──────── EXTRACTED TEXT ────────
Hopefully, all of that new condo development will lead to a downtown renaissance for Tracks, because the pub itself certainly deserves it. Too many landmark Brampton pubs have fallen victim to chain-restaurantism. Let’s take a moment to remember and lament the loss of some other Brampton classics: The Hare and the Hound (where I fell in love with Newcastle); the Puck and Ball (“who’s paying for this Dom Perignon?” “YOU ARE!!!”); and of course, the pub in the bottom of the library slash Civic Centre, Bramalea Place…where I received some advice from my friend Aaron Silbermann, fresh back from a trip to Liverpool, which stayed with me for the rest of my life (and which I continue to aspire to live up to). When we baseball-cap wearing high-school grads not yet off to First Year University guys, sipping on our Molson Dry and Labbatt’s Blues gathered at Bramalea Place across from the City Centre started making fun of Aaron for his audacity to order a dark-coloured draft from a foreign country (which turned out to be a Double Diamond) from the barkeep, he turned to us with the sort of mischievous twinkle in his eye that Aaron was wont to get, and said those two words which changed my life: “Try it”. And then he offered his glass for all to sip.
Since then, I’ve tried to spread the gospel of good beer to all who will listen. I’ve had some success, but have experienced considerable setbacks too. My wife, for example, continues to cling to Coors Light (at least she, a born and bred Northerner, doesn’t put salt into it). Aaron’s words remain my inspiration, however, and I will continue along my quest for good beer, no matter where it takes me.
As with most things in life, the quest for good beer has taken me away from Brampton. But Tracks Old Mill remains my Brampton anchor. If it’s possible for a beer to be “sweet”, Old Mill is that beer. This is the kind of beer which is very difficult to have only one of, especially if you make the mistake of going out onto the back patio, which is a little oasis in the midst of construction-crazy downtown Brampton. Try an Old Mill with Tracks fries, too, which are excellent. Rich in colour, Old Mill is possibly one of the most drinkable beers that I’ve found on my life-long journey to “try it”.
Old Credit Pale Pilsner
And now we come to a very important and completely underappreciated beer. Old Credit Pale Pilsner is one of those beers which takes time to enjoy. It does so for a couple of reasons. First off, they only sell it in 750 ml bottles, so this beer take some commitment to get through. The payoff, though, is worth it, even if I do recommend going sharesies on the big bottle. You see, this is an Ontario-brewed beer that wants to be COLD.
──────── SOURCE INFORMATION ────────
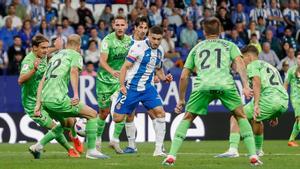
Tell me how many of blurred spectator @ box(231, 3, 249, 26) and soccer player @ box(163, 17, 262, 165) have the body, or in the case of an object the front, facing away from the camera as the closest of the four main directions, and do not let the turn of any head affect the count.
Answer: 1

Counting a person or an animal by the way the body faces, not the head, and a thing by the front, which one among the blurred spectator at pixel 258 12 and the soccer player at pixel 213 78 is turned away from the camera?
the soccer player

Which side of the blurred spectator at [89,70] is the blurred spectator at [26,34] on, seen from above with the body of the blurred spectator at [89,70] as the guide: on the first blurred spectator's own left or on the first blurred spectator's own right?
on the first blurred spectator's own right

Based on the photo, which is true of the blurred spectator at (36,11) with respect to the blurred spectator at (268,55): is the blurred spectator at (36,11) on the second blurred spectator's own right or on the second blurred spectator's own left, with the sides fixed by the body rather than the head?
on the second blurred spectator's own right

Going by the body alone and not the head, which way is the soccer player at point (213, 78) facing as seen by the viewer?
away from the camera

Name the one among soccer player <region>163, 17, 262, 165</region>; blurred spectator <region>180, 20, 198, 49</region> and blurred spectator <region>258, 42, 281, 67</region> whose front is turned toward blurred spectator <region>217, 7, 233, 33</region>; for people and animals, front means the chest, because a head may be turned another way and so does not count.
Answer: the soccer player

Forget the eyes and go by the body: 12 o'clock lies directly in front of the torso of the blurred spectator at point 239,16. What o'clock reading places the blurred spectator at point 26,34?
the blurred spectator at point 26,34 is roughly at 2 o'clock from the blurred spectator at point 239,16.

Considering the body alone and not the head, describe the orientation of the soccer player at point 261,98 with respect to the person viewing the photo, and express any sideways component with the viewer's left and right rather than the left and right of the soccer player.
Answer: facing away from the viewer and to the left of the viewer

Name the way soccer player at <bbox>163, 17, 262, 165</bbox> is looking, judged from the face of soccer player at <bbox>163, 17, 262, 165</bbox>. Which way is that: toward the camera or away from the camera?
away from the camera

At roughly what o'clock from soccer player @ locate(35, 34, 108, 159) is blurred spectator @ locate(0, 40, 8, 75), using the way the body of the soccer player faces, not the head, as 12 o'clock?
The blurred spectator is roughly at 10 o'clock from the soccer player.

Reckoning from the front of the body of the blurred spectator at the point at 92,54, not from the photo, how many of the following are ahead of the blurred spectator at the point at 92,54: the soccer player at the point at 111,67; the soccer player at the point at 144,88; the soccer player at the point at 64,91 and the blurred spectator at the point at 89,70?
4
────────
_YOUR INSTRUCTIONS_:
According to the text above about Brampton pubs and beer, in what size of bottle is Old Credit Pale Pilsner sold?

_ANSWER_:
It is sold only in 750 ml bottles.